Text excerpt:
○ ○ ○ ○ ○

In June, the New York State Senate passed perhaps the most comprehensive and aggressive state antitrust bill in more than a century. The State Senate's passage of the bill comes amid increased focus on state antitrust enforcement, both in New York and in numerous state legislatures across the country.
In January, the State Senate introduced the Twenty-First Century Anti-Trust Act (SB 335), an amendment to New York's General Business Law, which focuses on two areas of reform: (i) modernized and broad restrictions on perceived dominant firms (applicable to companies with as little as 30 or 40% market share) and (ii) a sweeping pre-merger notification requirement. On June 5, the State Senate passed SB 335 by a vote of 38-22.
If enacted into law, SB 335 would introduce robust and sweeping changes to New York's 126-year old Donnelly Act, which currently regulates antitrust. The amendments would significantly broaden the range of activity that is regulated by New York's antitrust laws and enforceable by the state and private plaintiffs.
New York Senate Chamber
When the Assembly returns to session, likely in January 2026, it will consider SB 335, and if that body approves it, the bill will be sent to Gov. Kathy Hochul for signature.
The New Law Intends to Regulate Monopolies, With a Much Lower Threshold for "Dominance" Than Federal Law
Underscoring concern with the "growing accumulation of power in the hands of dominant corporations," across various sectors, SB 335 focuses on the need to police abuses of companies accumulating what the drafters deem to be too much power.

○ ○ ○ ○ ○

Extracted page text data:
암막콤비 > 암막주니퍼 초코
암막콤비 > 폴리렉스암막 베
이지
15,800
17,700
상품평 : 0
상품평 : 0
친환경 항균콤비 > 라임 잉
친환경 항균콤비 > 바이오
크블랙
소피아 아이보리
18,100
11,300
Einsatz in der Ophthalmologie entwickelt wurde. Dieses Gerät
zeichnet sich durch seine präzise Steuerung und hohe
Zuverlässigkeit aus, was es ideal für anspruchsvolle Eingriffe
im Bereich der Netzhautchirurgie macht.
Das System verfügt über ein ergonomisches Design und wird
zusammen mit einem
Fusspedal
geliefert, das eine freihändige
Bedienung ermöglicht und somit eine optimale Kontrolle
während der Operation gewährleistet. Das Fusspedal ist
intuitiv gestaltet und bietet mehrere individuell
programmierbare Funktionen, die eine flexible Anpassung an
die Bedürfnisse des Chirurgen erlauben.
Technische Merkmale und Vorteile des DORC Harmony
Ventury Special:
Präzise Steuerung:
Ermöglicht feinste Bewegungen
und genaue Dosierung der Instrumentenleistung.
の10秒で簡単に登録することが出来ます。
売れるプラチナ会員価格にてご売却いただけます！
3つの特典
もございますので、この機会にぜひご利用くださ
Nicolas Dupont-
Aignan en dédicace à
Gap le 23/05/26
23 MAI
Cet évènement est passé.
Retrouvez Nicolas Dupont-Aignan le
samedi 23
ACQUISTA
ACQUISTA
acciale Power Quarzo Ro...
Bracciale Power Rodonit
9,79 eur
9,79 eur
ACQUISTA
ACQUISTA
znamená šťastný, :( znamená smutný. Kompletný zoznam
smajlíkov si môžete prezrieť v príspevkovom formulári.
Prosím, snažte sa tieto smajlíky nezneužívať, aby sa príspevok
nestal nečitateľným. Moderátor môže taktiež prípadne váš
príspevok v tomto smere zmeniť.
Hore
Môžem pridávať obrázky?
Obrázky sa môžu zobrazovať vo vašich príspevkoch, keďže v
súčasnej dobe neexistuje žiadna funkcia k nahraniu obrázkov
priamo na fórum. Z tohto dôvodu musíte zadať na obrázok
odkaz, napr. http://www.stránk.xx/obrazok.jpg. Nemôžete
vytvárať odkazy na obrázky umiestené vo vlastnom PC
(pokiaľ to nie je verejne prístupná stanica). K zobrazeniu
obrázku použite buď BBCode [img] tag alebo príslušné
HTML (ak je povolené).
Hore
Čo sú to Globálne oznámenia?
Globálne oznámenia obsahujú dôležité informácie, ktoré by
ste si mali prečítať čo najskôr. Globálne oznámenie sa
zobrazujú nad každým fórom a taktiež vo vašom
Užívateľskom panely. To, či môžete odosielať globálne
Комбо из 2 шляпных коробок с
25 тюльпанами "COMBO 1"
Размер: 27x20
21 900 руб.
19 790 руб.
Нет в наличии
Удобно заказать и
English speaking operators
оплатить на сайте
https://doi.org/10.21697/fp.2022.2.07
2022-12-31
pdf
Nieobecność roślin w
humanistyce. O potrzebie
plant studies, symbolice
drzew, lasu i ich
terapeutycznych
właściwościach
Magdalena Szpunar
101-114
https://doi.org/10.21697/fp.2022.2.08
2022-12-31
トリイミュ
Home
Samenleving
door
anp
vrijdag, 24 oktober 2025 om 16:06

○ ○ ○ ○ ○

Job item A: In the article on New York's antitrust bill, condense the paragraph beginning "In January, the State Senate introduced" into a short bulleted list that keeps its main facts.
Job item B: Carry the article on New York's antitrust bill forward from its last sentence.
The rows can be set aside, since nothing here depends on them.

Exercise answer A:
- In January, the New York State Senate introduced the Twenty-First Century Anti-Trust Act (SB 335), an amendment to New York's General Business Law.
- The bill targets two areas of reform:
  - modernized, broad restrictions on perceived dominant firms, applicable to companies with as little as 30 or 40% market share
  - a sweeping pre-merger notification requirement
- The State Senate passed SB 335 on June 5 by a vote of 38-22.

Exercise answer B:
SB 335's sponsor, State Senate Deputy Majority Leader Michael Gianaris, has explained that New York's operative Donnelly Act, which governs conduct only involving two or more entities, does not address companies in the digital environment that engage in harmful unilateral behavior. (Full disclosure: Gianaris is a longtime friend of Jason P.W. Halperin, a co-author of this piece).
For example, Gianaris noted that a powerful search engine can favor entities in which it has a financial interest by placing those entities higher on the results list, to the detriment of consumers and competition. Id. The Donnelly Act—enacted in 1899—well before the dawn of the consumer radio, let alone the internet, does not cover such unilateral conduct.
SB 335 seeks to address the drastically changed landscape by including a state law equivalent to the federal antitrust act's ban on monopolization (and attempted monopolization) and prohibiting "abuse of dominance." The bill's "abuse of dominance" standard, long applied by the European Union, prohibits any single entity with a "dominant position" in a relevant market from "abusing" that dominant position. Imposing a lower threshold than federal law, the bill presumes that sellers with more than 40% market share and buyers with more than 30% market share are dominant.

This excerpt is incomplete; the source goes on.